**TASK REQUIREMENTS:** The answer is the data repeated in full, with no pictures included.

**DATA EXTRACT:**
- - - - - - -

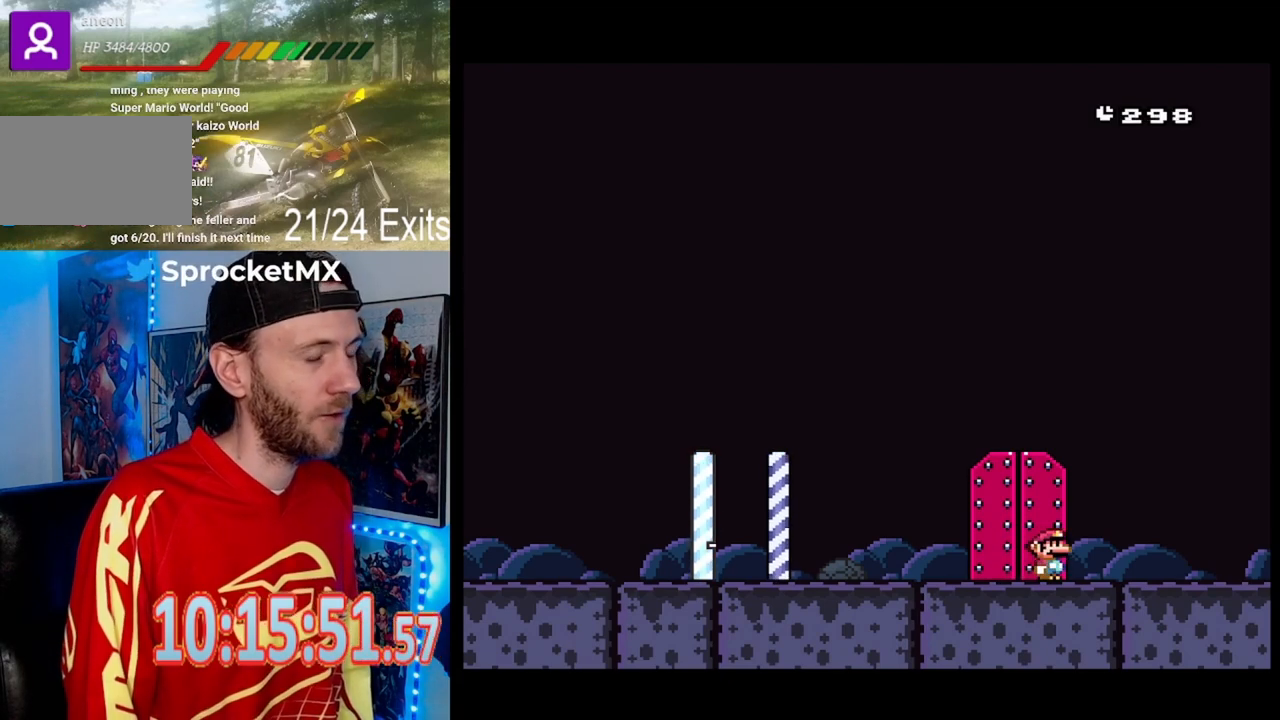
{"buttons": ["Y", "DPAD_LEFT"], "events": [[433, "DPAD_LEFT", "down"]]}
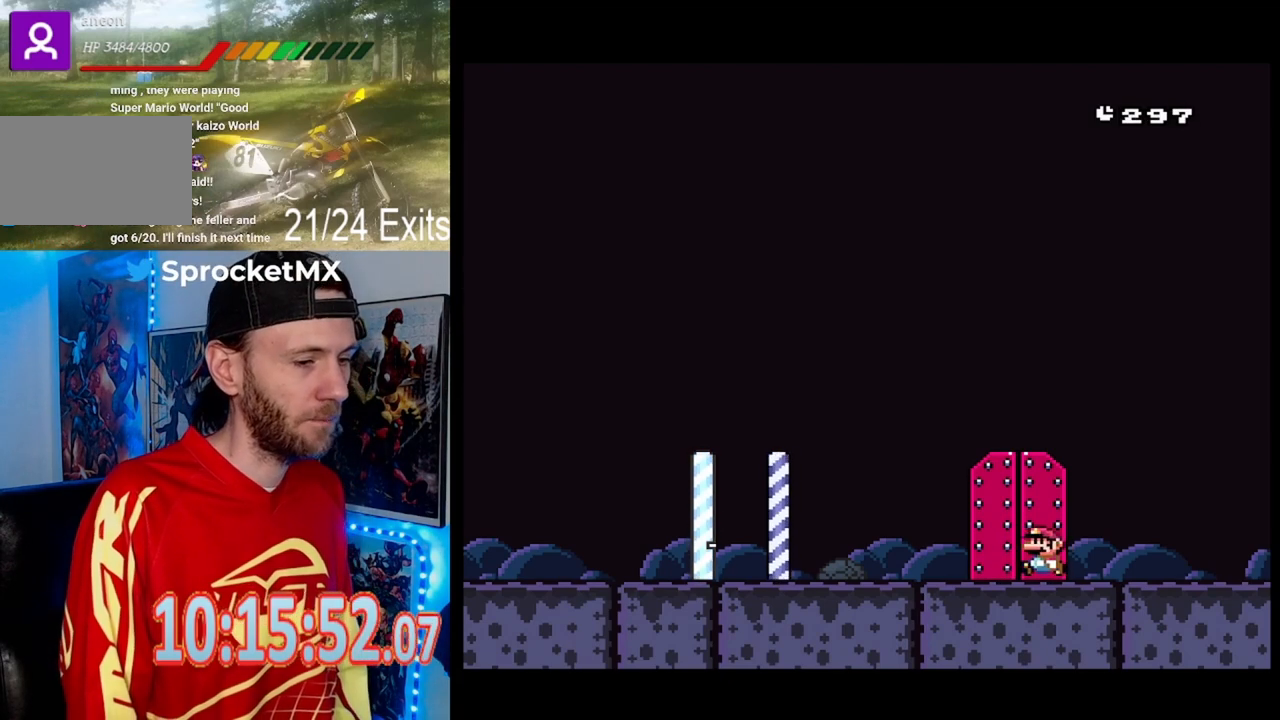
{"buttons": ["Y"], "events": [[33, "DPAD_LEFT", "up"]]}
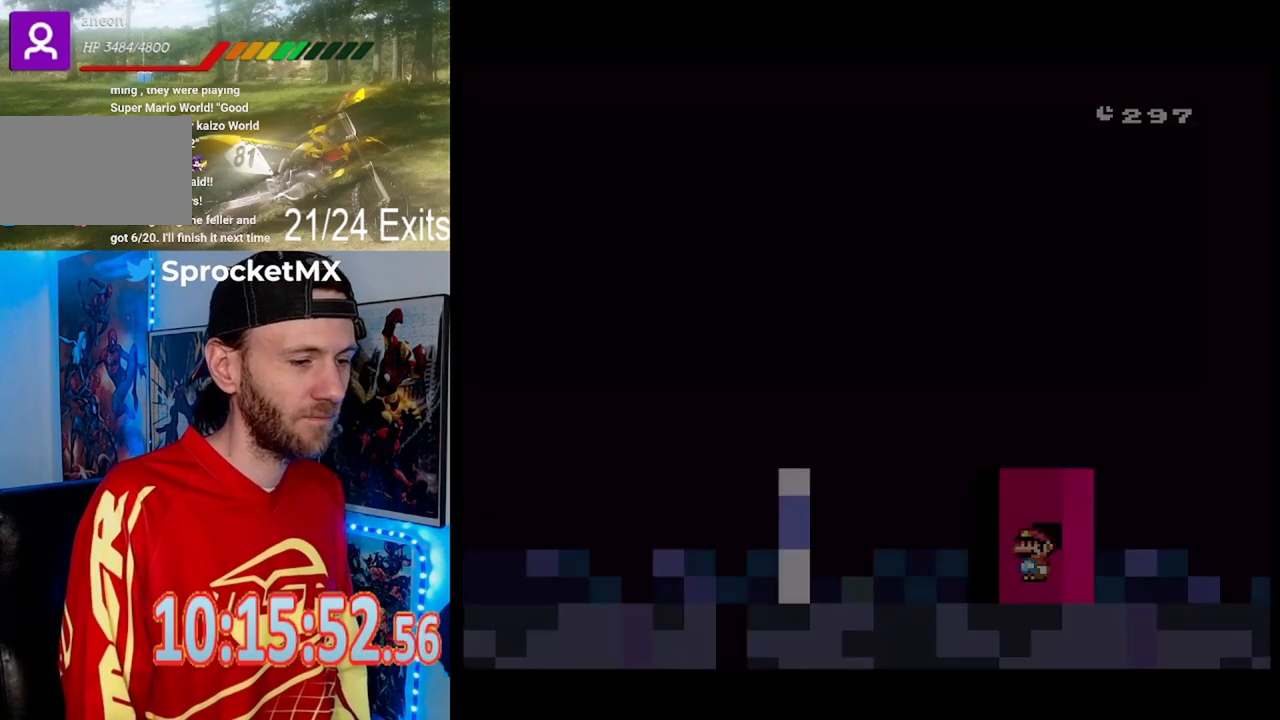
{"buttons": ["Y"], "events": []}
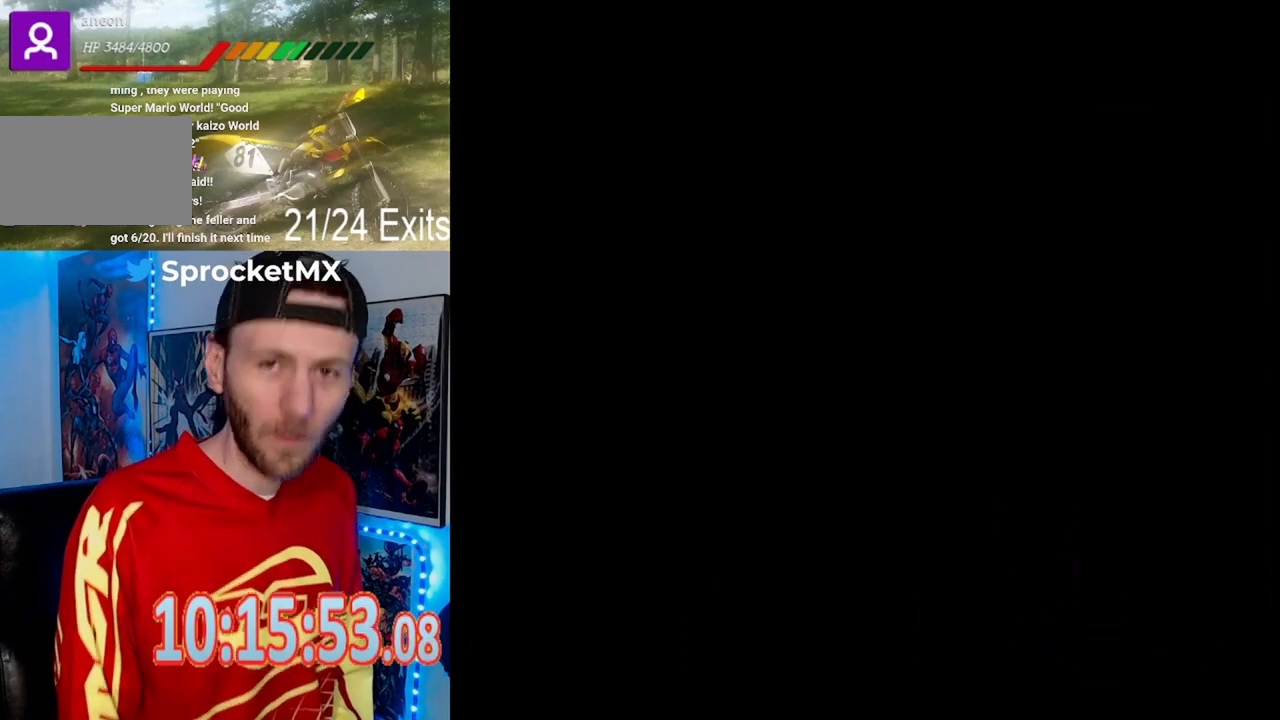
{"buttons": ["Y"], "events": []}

- - - - - - -

**YOUR RESPONSE:**
{"buttons": ["Y", "DPAD_LEFT"], "events": [[433, "DPAD_LEFT", "down"]]}
{"buttons": ["Y"], "events": [[33, "DPAD_LEFT", "up"]]}
{"buttons": ["Y"], "events": []}
{"buttons": ["Y"], "events": []}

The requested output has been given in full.